### TEXTO SELECCIONADO
═══
Profanar tumbas no es memoria

Lo que ha ocurrido en la basílica de la Macarena no es ni más ni menos que eso: una profanación

Hace más de 70 años que Queipo de Llano falleció y, si cometió crímenes durante la Guerra Civil –como por otra parte hicieron muchos en los dos bandos contendientes pero más en el republicano– estos quedaron superados con la Ley de Amnistía de 1977. En cualquier caso, en ningún país democrático se persigue a nadie por sus delitos más allá de la muerte.

De hecho, si en algo coinciden todas las sociedades civilizadas desde el inicio de la historia es en el respeto a los muertos y a su descanso eterno; sólo en los periodos de absoluta convulsión y barbarie se ha ordenado desde el poder profanar tumbas.

Porque lo que ha ocurrido en la basílica de la Macarena no es ni más ni menos que eso: una profanación, la destrucción del espacio sagrado en el que se habían depositado los restos de varios seres humanos. Un acto de venganza lamentable que, por mucho que se empeñen en lo contrario, ni puede traer paz alguna a las víctimas de algo que sucedió hace más de ochenta años, ni hace esta sociedad más democrática o mejor, porque la revancha nunca ha sido un bien social.
═══
### DATOS PROPORCIONADOS

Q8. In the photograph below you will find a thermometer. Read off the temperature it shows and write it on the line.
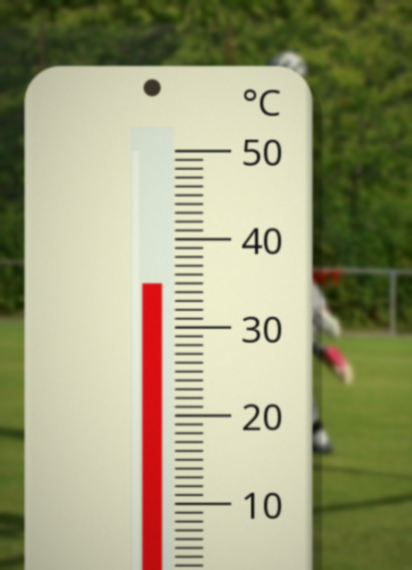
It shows 35 °C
═══
### CUESTIONES PROPUESTAS
**A.** Reproduce palabra por palabra el fragmento del texto sobre la profanación de tumbas que empieza en las palabras "Hace más de 70" y termina después de "poder profanar tumbas.".
**B.** Retoma el texto sobre la profanación de tumbas y sigue escribiéndolo a partir de donde se detiene.
Los datos no tienen nada que ver con el texto sobre la profanación de tumbas.

### RESPUESTAS EN ORDEN
**A.**
Hace más de 70 años que Queipo de Llano falleció y, si cometió crímenes durante la Guerra Civil –como por otra parte hicieron muchos en los dos bandos contendientes pero más en el republicano– estos quedaron superados con la Ley de Amnistía de 1977. En cualquier caso, en ningún país democrático se persigue a nadie por sus delitos más allá de la muerte.

De hecho, si en algo coinciden todas las sociedades civilizadas desde el inicio de la historia es en el respeto a los muertos y a su descanso eterno; sólo en los periodos de absoluta convulsión y barbarie se ha ordenado desde el poder profanar tumbas.

**B.**
Una ley que exige desenterrar muertos de hace siete décadas no es de memoria, una ley que pretende borrar el pasado que no les gusta a sus promotores no es democrática, estamos de nuevo ante el intento totalitario de imponer un relato falso y dividir la sociedad, llevado a cabo por un Gobierno compuesto y sustentado por partidos que o bien nunca han creído en la democracia o bien ya han dejado de creer en ella.

Sin embargo, en esta cuestión no sólo cabe señalar al Gobierno y sus socios: especial reproche merece también el lamentable papel que está jugando una Iglesia Católica que, en lugar de enfrentarse al ataque que sufren los que fueron sus fieles y las familias que lo siguen siendo, parece deseosa de sumarse a las turbas profanatorias.

Pocos ejemplos mejores de ello, precisamente, que lo ocurrido este jueves en Sevilla: cuando el 18 de julio de 1936 la parroquia de San Gil Abad y la capilla de la Hermandad de la Macarena fueron incendiadas por milicianos republicanos, la propia imagen de la Virgen se salvó poco menos que de milagro. Por si esto no fuese suficiente, años después uno de los personajes claves en la construcción del actual templo fue Queipo de Llano, para quien los responsables de la Hermandad no han tenido ahora ya no la valentía de defender su descanso eterno, es que ni tan siquiera les ha merecido un mínimo gesto de empatía o respeto.

No es una novedad, pero es verdad que en pocas ocasiones será tan evidente la abyección de una Iglesia que parece haber perdido cualquier rastro de memoria y, sobre todo, de respeto por sí misma y por aquellos que hicieron y ganaron una guerra entre otras razones —pero esta fue una de las más importantes si no la principal– por defender a un clero y unos fieles católicos que estaban siendo exterminados.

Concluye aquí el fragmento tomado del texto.